One of the more subtle crazy things we hear from project teams is “we're not the experts.” Therefore, because we're not the experts, we need to bring the system integrator in or the software vendor or the implementer to come do this all for us. While this sounds reasonable enough and doesn't sound crazy on the surface, the problem with this mentality of “we're not the experts” is that it creates a sort of learned helplessness or a self-fulfilling helplessness.
We assume that because we don't have the answers, we're not experts in digital transformations, we're just going to outsource this and push as much as possible off to our system integrators and software vendors and implementation partners, as a result we don't end up having ownership of a transformation that's going to affect us for years to come, long after the software vendors are gone. So, while it's true, yes, you and others within your organization probably are not experts in digital transformation, you can certainly lean on third parties and you should lean on outside experts to help you through your transformation.
The digital transformation and software implementation space is notorious for massive costs, overruns and overall failures and the industry's reaction to this and the solution that they've come up with is to focus more on agile implementations rather than what software vendors have called in the past, the waterfall approach.
I'm not going to go into a ton of detail here but to summarize here for the purpose of this article, waterfall is sort of the sequential, traditional way of doing implementations. You have clear sequential activities beginning with requirements, definition, design, build, test and you end up with a solution after you've gone through all those phases. You still do all those activities in an agile environment but agile is more focused on getting technology out quickly, learning from mistakes and adjusting and pivoting and improving the technology. The reason this has become so in-vogue in recent years is because, again, it's a reaction to the fact that so many digital transformations of the past have become big and bloated, cost overruns and a lack of business value.

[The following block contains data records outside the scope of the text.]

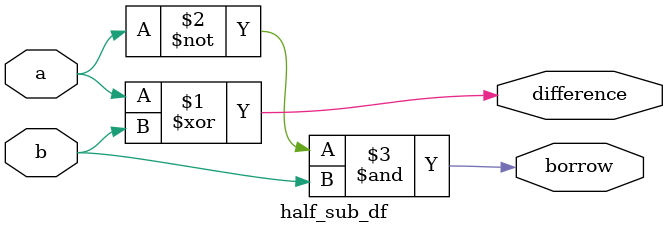
<source format=v>

module half_sub_df( a , b , difference , borrow );

    input a , b ;
    output difference , borrow ;

    assign difference = a ^ b;
    assign borrow = (~a) & b ;

endmodule

    
</source>
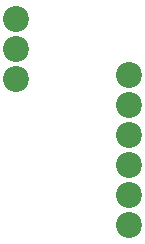
<source format=gbr>
G04 DipTrace 3.0.0.2*
G04 BottomMask.gbr*
%MOIN*%
G04 #@! TF.FileFunction,Soldermask,Bot*
G04 #@! TF.Part,Single*
%ADD50C,0.086614*%
%FSLAX26Y26*%
G04*
G70*
G90*
G75*
G01*
G04 BotMask*
%LPD*%
D50*
X1018701Y668701D3*
Y768701D3*
Y868701D3*
Y968701D3*
Y1068701D3*
Y1168701D3*
X643701Y1156201D3*
Y1256201D3*
Y1356201D3*
M02*

</source>
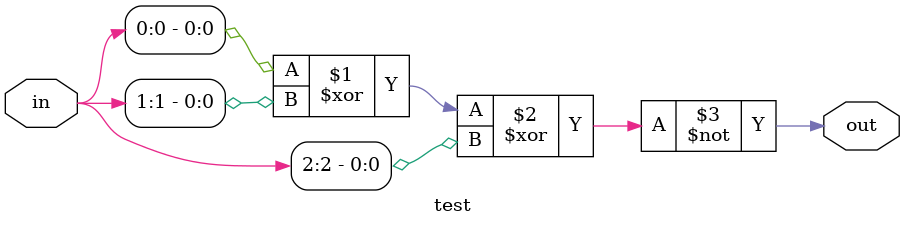
<source format=v>
module test(input [2:0] in, output out);
assign out = ~(in[0] ^ in[1] ^ in[2]);
endmodule

</source>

So now a way to get past that is to say now we're going to do an agile implementation. The problem with agile implementations is it creates a false sense of security that the agile itself will fix the problem, when the problem in the past wasn't necessarily that it's waterfall versus agile but it's that you didn't have a clear vision of what you're trying to accomplish, you didn't have the right project governance and controls in place. So anytime you hear someone on your project team say this is an agile implementation, this is going to be different, take that with a huge grain of salt.
These are some of the craziest things I've heard project teams say as part of their digital Transformations.